Title: Re: The Emergent Church
Post by: blituri on Wed Jun 23, 2010 - 20:35:38
I have done a quick review of John D. McLaren on John 14:6

http://www.piney.com/Brian.D.McLaren.John.14.html

Johnny pretends that John 14:6 is the only evidence to make Jesus the only Saviour.

John 14:6 Jesus saith unto him, I am the way, the truth, and the life: no man cometh unto the Father, but by me.

He says it would be too hypocritical to mean that Jesus is the ONLY way.  I have supplied a tiny few of a Bible full of statements that if you reject Jesus Christ you WILL burn.

Brian D. McLaren: Could it be that Jesus, always recognized as one of the greatest prophets of Islam, could in some way be rediscovered to save Islam from its dangerous dark side?

THEY ALSO say that Jesus was a muslim.

    Jesus in Islam  In Islam, the Prophet Jesus (Arabic: عيسى عليه الإسلام‎ `Īsā Alleh Islam) is considered to be a Messenger of God who was sent to guide the People of Israel (banī isrā'īl) with a new scripture, the Injīl or Gospel.[1] In sharp contrast to Christianity, Islam emphatically denies that Jesus was the Son of God, or that he was divine in any way. While accepting his Virgin Birth, Islam denies that Jesus was ever crucified or resurrected, or that he ever atoned for the sins of mankind; it especially scorns any notions that Jesus is to be worshipped or prayed to.
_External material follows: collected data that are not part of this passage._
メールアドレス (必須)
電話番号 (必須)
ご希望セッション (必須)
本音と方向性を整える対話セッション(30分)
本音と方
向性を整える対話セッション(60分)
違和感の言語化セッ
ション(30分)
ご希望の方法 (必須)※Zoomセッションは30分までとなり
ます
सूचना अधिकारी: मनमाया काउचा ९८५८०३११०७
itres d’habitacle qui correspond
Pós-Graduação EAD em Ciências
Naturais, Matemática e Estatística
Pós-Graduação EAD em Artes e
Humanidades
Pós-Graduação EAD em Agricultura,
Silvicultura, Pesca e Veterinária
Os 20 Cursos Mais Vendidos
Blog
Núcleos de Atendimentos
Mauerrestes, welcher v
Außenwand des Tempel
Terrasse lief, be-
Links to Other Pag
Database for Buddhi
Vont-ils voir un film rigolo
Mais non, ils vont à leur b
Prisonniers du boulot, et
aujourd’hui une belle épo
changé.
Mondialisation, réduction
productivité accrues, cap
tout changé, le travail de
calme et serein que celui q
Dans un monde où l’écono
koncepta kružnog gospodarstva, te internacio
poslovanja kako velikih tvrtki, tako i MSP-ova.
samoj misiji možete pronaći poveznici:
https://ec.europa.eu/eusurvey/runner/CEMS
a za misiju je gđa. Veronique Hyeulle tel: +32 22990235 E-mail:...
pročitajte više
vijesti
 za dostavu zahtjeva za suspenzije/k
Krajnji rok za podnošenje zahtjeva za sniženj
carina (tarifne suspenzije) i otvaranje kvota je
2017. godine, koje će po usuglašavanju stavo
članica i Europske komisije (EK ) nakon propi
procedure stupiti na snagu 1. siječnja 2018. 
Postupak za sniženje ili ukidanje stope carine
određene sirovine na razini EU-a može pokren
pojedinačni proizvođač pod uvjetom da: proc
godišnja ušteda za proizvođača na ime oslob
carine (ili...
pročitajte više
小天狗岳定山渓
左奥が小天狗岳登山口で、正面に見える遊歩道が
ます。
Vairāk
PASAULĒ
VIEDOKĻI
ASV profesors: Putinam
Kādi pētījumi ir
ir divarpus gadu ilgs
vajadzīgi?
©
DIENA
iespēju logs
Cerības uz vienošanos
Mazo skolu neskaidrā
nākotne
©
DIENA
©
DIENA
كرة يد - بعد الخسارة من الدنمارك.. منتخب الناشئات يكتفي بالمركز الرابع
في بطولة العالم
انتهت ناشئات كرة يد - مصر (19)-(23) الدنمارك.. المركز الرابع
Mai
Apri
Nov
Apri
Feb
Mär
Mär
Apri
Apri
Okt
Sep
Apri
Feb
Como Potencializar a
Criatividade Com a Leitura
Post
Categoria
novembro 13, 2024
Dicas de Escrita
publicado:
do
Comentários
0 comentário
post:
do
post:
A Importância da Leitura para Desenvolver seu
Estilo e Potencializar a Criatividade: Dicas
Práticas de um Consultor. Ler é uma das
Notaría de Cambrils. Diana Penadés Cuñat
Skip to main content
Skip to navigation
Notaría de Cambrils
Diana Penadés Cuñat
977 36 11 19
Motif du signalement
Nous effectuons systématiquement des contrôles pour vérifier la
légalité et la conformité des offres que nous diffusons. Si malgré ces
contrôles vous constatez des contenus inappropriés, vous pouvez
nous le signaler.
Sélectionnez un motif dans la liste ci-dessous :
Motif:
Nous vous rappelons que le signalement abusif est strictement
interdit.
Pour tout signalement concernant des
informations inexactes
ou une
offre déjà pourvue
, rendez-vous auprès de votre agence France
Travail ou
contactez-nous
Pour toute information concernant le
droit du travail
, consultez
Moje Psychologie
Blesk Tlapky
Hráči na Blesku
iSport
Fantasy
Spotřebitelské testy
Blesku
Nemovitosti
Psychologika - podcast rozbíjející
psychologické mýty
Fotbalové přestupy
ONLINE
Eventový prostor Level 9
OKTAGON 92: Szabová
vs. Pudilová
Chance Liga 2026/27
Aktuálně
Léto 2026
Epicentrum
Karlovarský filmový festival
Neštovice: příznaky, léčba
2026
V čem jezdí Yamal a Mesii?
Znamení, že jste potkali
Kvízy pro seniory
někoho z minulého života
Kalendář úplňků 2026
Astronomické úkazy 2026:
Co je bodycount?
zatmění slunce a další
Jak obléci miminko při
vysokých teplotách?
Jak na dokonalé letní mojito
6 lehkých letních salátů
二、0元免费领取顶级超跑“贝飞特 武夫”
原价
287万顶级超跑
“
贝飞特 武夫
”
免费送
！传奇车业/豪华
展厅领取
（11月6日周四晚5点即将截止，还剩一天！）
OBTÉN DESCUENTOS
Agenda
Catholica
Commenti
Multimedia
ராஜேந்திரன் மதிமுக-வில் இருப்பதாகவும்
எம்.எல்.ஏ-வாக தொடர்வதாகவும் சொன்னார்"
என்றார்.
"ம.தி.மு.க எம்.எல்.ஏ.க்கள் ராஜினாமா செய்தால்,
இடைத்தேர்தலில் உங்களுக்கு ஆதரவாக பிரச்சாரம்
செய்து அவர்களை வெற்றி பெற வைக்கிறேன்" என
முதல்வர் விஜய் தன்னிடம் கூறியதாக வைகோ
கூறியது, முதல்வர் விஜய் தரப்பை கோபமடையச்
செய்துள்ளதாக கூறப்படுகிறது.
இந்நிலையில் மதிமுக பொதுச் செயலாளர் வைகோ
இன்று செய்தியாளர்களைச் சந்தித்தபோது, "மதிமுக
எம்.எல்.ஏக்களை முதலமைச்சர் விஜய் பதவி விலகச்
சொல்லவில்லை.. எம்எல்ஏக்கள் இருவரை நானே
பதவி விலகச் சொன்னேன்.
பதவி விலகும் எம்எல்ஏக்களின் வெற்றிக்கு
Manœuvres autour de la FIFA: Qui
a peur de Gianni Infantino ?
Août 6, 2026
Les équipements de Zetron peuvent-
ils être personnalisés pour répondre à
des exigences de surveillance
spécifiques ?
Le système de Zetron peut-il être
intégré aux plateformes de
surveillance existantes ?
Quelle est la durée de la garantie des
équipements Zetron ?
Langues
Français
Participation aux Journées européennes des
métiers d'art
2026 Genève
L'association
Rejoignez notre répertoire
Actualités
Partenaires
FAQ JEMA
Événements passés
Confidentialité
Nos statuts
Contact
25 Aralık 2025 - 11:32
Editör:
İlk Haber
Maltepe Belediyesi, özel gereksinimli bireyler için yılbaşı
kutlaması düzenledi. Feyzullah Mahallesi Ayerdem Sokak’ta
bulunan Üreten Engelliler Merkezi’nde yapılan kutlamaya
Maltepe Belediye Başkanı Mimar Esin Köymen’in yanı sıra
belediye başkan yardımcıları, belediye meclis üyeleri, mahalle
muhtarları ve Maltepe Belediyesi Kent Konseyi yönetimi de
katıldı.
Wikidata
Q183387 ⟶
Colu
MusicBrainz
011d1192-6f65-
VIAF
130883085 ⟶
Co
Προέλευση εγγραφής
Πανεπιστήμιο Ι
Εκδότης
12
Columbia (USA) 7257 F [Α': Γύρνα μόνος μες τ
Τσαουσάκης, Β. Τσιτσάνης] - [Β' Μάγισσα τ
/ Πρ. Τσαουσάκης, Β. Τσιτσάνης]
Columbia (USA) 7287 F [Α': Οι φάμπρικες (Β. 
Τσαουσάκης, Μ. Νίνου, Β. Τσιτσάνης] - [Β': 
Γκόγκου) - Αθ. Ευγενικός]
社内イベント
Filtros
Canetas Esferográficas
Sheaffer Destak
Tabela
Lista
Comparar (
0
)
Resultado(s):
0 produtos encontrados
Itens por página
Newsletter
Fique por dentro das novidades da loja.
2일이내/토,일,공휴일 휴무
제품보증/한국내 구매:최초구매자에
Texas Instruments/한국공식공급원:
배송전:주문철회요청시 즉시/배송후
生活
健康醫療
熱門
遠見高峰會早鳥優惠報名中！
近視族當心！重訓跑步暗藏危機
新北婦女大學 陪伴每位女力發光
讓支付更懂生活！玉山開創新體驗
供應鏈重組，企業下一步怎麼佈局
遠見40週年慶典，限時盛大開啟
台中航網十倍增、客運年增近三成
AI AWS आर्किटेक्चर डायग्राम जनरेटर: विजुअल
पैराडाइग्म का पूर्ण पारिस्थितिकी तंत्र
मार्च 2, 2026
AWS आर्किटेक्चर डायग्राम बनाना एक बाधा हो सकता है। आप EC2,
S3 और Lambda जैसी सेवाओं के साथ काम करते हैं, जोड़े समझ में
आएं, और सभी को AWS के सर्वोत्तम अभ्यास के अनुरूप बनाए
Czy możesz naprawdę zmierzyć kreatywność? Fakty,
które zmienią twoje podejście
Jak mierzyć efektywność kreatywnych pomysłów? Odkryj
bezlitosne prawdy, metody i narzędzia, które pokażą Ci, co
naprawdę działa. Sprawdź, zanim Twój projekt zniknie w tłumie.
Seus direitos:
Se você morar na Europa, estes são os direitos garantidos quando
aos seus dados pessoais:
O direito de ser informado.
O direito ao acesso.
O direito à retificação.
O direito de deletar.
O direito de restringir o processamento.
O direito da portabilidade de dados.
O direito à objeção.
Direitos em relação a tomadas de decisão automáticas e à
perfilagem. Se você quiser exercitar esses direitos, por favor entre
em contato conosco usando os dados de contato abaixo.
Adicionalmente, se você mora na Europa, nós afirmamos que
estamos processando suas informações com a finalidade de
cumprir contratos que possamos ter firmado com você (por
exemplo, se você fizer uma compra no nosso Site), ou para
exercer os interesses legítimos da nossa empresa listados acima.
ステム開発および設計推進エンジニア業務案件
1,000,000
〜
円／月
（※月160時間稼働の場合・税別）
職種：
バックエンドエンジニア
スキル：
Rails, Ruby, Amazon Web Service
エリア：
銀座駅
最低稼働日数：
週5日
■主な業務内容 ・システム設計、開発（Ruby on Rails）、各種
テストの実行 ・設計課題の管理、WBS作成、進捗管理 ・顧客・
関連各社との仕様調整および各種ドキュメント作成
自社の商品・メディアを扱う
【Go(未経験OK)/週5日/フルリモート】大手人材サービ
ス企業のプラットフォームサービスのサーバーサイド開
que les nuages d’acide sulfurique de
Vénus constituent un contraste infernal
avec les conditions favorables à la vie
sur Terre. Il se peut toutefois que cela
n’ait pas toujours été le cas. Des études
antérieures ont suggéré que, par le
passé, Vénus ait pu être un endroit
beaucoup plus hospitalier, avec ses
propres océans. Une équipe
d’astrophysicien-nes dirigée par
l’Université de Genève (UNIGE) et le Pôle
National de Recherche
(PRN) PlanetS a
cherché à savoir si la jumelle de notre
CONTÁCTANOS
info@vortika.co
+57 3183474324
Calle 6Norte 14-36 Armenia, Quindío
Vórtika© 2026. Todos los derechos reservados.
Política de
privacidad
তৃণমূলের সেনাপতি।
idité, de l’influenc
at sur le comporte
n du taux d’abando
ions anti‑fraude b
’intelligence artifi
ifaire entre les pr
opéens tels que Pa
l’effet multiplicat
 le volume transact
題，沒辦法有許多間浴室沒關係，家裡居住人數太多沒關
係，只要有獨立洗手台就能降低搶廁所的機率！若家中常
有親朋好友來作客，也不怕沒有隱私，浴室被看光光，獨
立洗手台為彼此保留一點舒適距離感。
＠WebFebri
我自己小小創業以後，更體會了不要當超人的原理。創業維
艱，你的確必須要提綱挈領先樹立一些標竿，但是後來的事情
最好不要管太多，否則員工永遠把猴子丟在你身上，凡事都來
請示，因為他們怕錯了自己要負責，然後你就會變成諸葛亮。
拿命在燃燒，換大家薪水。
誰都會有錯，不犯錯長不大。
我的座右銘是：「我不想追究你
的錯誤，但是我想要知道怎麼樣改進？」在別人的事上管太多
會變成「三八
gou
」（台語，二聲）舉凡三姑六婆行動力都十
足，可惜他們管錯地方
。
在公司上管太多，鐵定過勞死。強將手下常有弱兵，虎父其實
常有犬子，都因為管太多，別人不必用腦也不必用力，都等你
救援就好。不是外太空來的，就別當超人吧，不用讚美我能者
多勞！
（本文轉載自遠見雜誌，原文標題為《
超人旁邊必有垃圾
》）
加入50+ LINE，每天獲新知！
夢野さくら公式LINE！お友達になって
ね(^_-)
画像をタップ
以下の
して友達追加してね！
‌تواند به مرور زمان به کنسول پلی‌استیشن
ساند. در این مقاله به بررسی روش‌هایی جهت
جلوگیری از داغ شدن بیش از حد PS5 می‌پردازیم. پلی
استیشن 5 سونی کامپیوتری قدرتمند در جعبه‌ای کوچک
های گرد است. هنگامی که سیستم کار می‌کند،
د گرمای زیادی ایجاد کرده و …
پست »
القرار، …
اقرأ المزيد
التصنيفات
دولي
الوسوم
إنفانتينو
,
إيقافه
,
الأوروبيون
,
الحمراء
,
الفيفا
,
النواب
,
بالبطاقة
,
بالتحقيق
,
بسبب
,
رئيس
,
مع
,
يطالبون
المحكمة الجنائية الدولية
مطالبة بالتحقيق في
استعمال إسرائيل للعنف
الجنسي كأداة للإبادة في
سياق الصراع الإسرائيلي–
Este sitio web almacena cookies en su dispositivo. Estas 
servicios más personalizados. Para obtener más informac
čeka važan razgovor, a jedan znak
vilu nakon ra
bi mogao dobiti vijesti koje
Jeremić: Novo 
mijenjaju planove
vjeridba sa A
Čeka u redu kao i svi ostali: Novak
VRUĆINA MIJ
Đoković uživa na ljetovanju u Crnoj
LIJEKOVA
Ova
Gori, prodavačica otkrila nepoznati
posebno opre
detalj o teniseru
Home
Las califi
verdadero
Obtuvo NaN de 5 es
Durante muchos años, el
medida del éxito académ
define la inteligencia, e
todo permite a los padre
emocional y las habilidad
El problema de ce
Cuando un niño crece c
Denying the Atonement is one of the Stoneite dogmas which are peddled along with McLaren who must suffer muchly to have to quote some of the words of Jesus.

Title: Re: The Emergent Church
Post by: marc on Wed Jun 23, 2010 - 20:38:17
um, no, that's not what he says. he says that islam recognizes jesus as a prophet, not that Jesus was Islamic. That would've been quite a trick.  i quoted that whole section above, btw.
Title: Re: The Emergent Church
Post by: blituri on Wed Jun 23, 2010 - 23:36:58
um, no, that's not what he says. he says that islam recognizes jesus as a prophet, not that Jesus was Islamic. That would've been quite a trick.  i quoted that whole section above, btw.

I quoted wikipedia. 

In fact, the muslim religion where ALLAH is the MOON GOODESS has its roots in Abraham but it is also a take off (as is lots of mormon writings) on the ancient Babylonian legends (history they would say) as well as contemporaneous writings.

Judaism is also Sabazianism because that is what God abandoned them to at Mount Sinai.

So, John makes up lots as he goes but if a Muslim converts he will be saved the same way as everyone else.

I am still trying to determing that SECRET which could not have been revealed before. He spends a lot of time on the Kingdom as if he has suddenly been aroused: probably been preaching the Core Gospel or the gospel of the gospel when Jesus and everyone else preached the gospel of the KINGDOM. 

He still hasn't found the most hidden secret: that church is a school (only) of the Word (only).